Operations

Habit Restaurants appoints industry vet to chief brand officer

The fast-casual burger chain reported same-store sales growth of 3.6% for Q3.
Habit logo

The Habit Restaurants has appointed its first chief brand officer as it works to ramp up delivery and launch a mobile app amid declining traffic.

Iwona Alter, who most recently served as chief marketing officer for Jack in the Box, will assume the role Dec. 1. The new position replaces the chief marketing officer role, which had been filled by Matt Hood until earlier this year, when he resigned to become president and CEO of On the Border Mexican Grill & Cantina.

Iwona Alter

Alter will be tasked with “looking at the brand in total,” Russ Bendel, Habit Restaurants president and CEO, said this week during a call with analysts discussing quarterly earnings. That purview includes advertising, go-to-market strategy, customer experience and employee engagement, he said.

For the quarter ended Sept. 25, The Habit Restaurants, parent of 242-unit fast-casual burger chain The Habit Burger Grill, saw same-store sales increase 3.6% at company-owned units year over year.
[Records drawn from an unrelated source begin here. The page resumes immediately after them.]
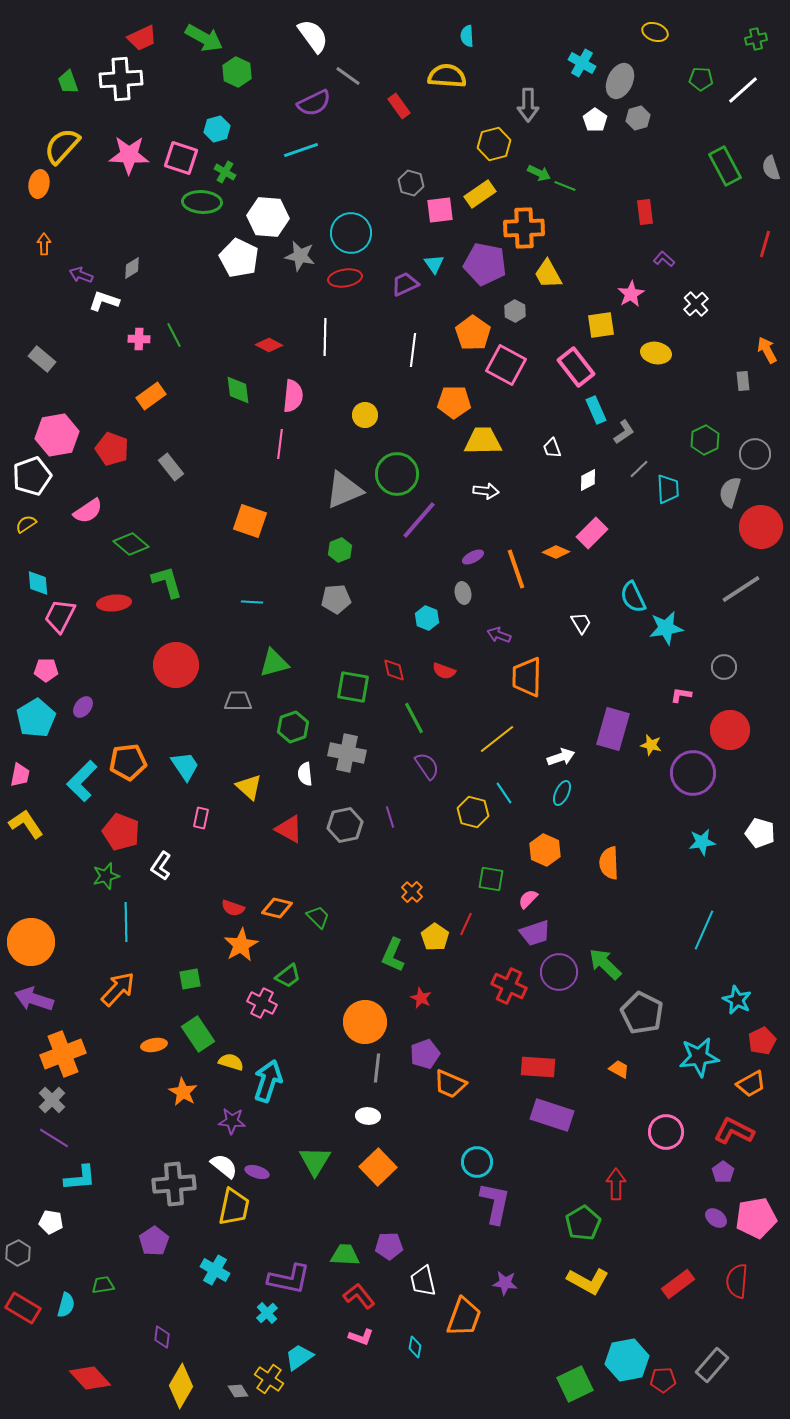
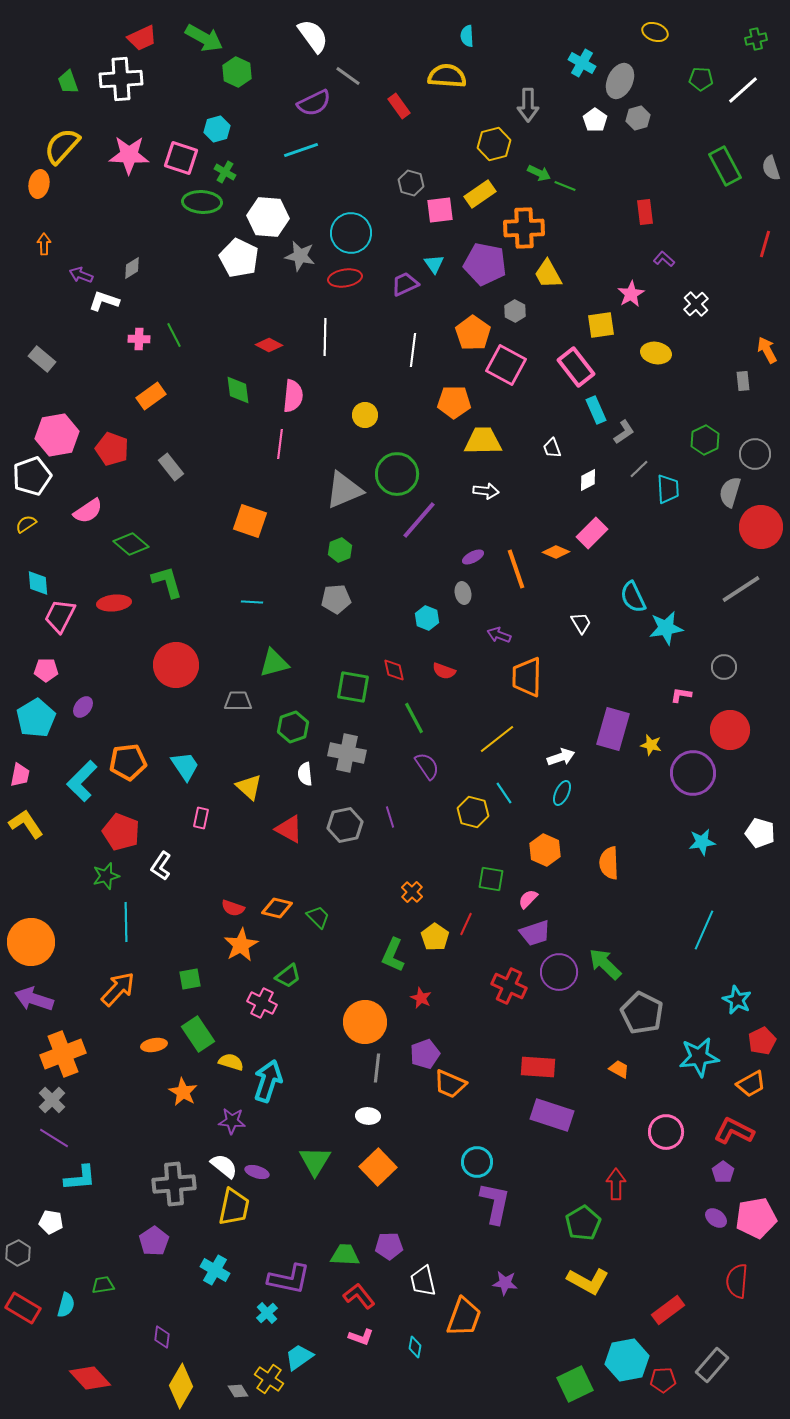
red rectangle at (678, 1284): moved 10 px left, 26 px down
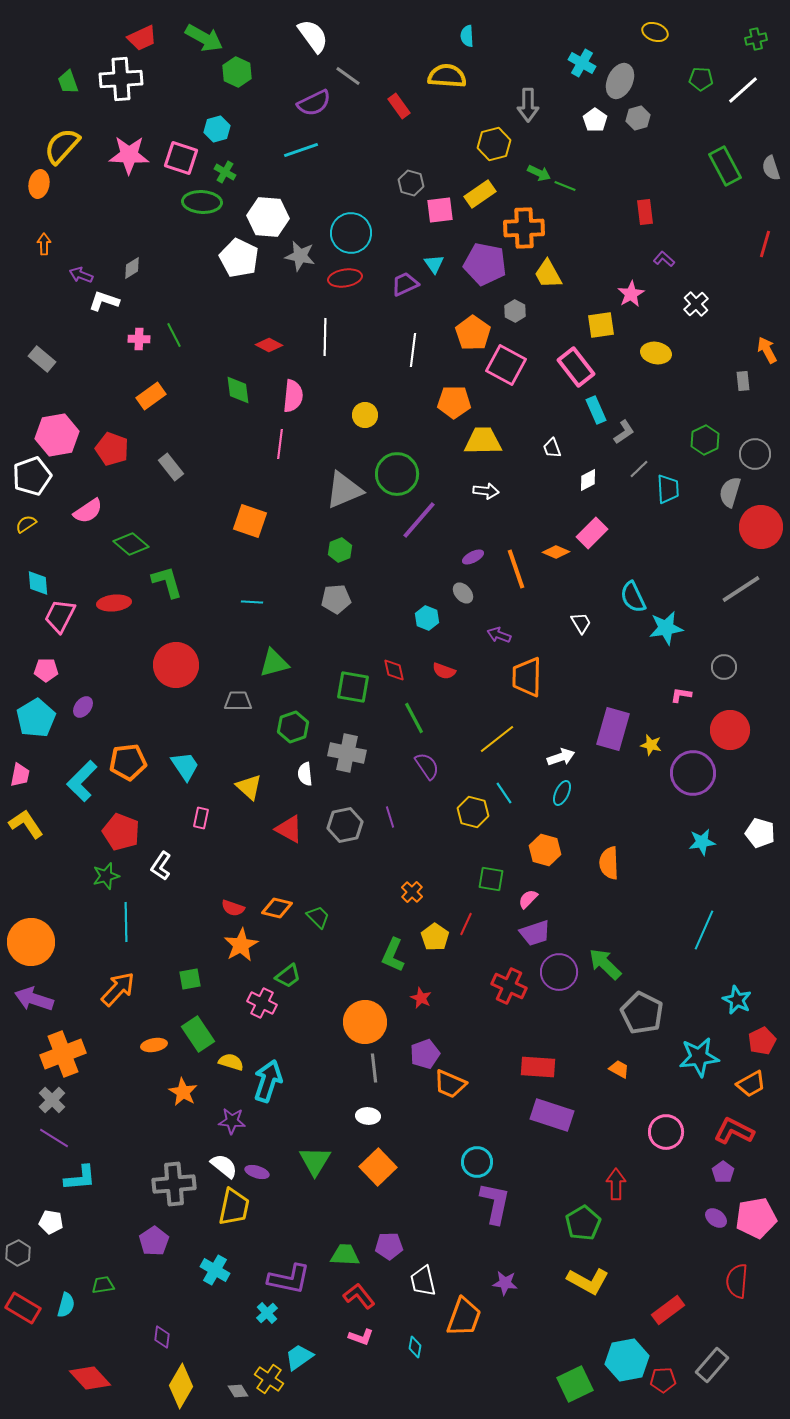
gray ellipse at (463, 593): rotated 30 degrees counterclockwise
orange hexagon at (545, 850): rotated 8 degrees counterclockwise
gray line at (377, 1068): moved 3 px left; rotated 12 degrees counterclockwise
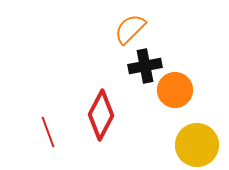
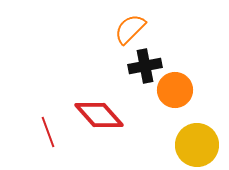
red diamond: moved 2 px left; rotated 69 degrees counterclockwise
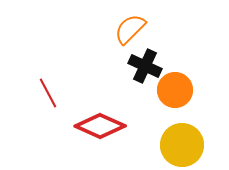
black cross: rotated 36 degrees clockwise
red diamond: moved 1 px right, 11 px down; rotated 24 degrees counterclockwise
red line: moved 39 px up; rotated 8 degrees counterclockwise
yellow circle: moved 15 px left
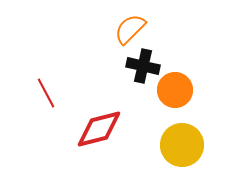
black cross: moved 2 px left; rotated 12 degrees counterclockwise
red line: moved 2 px left
red diamond: moved 1 px left, 3 px down; rotated 39 degrees counterclockwise
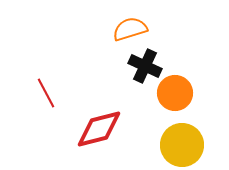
orange semicircle: rotated 28 degrees clockwise
black cross: moved 2 px right; rotated 12 degrees clockwise
orange circle: moved 3 px down
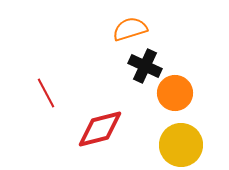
red diamond: moved 1 px right
yellow circle: moved 1 px left
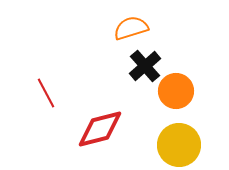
orange semicircle: moved 1 px right, 1 px up
black cross: rotated 24 degrees clockwise
orange circle: moved 1 px right, 2 px up
yellow circle: moved 2 px left
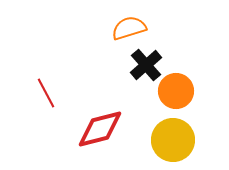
orange semicircle: moved 2 px left
black cross: moved 1 px right, 1 px up
yellow circle: moved 6 px left, 5 px up
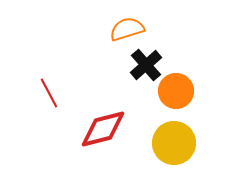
orange semicircle: moved 2 px left, 1 px down
red line: moved 3 px right
red diamond: moved 3 px right
yellow circle: moved 1 px right, 3 px down
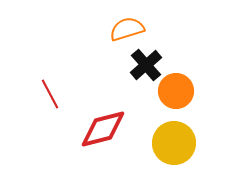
red line: moved 1 px right, 1 px down
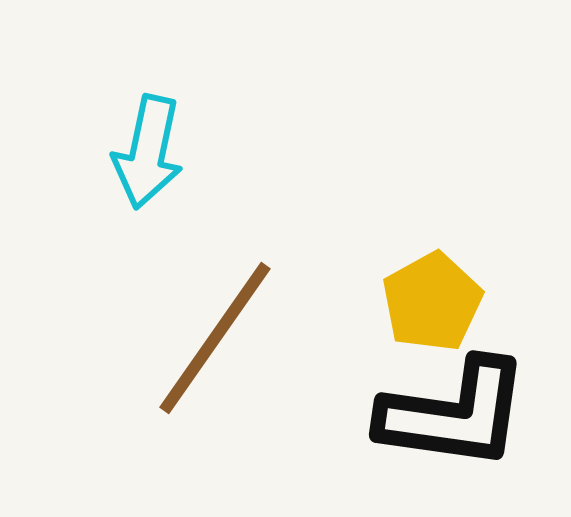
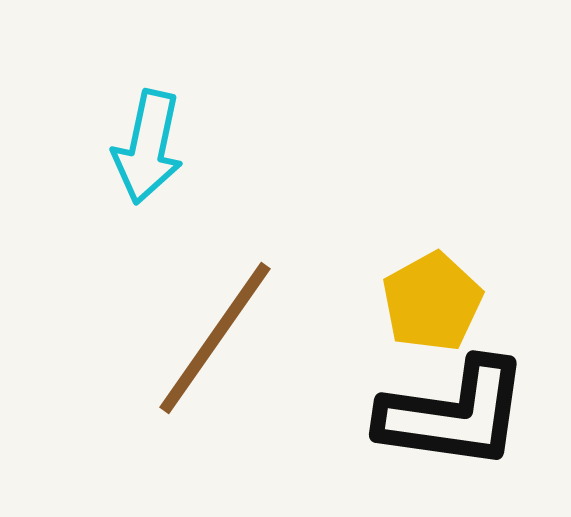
cyan arrow: moved 5 px up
Total revenue increased 23.7% to $104.6 million.

Habit reported a 3.4% drop in traffic, which executives attributed in part to the discontinuation of a free burger giveaway. But that was partially offset by a 7% increase in check average.

The check average increase is due, in some part, to delivery, which is in place at 200 company-owned units and 11 franchised locations, with plans to expand.

Off-premise consumers “use the brand a little differently” and may be swayed by digital images to add on drinks or upgrade their burgers, said Ira Fils, the company’s chief financial officer.

Habit executives expressed concern about the poor performance of several units in Orlando, Fla. The chain claimed a $3.1 million impairment charge for the quarter on the three units. Executives said they had no plans to pull out of that market and expect to open a unit with a drive-thru there next year.

“It’s a little bit of a head-scratcher for us,” Bendel said. “It’s just not reacting the way all of our new markets have traditionally patterned their growth from. It’s not behaving like the other seven restaurants in Florida that we’re quite pleased with.”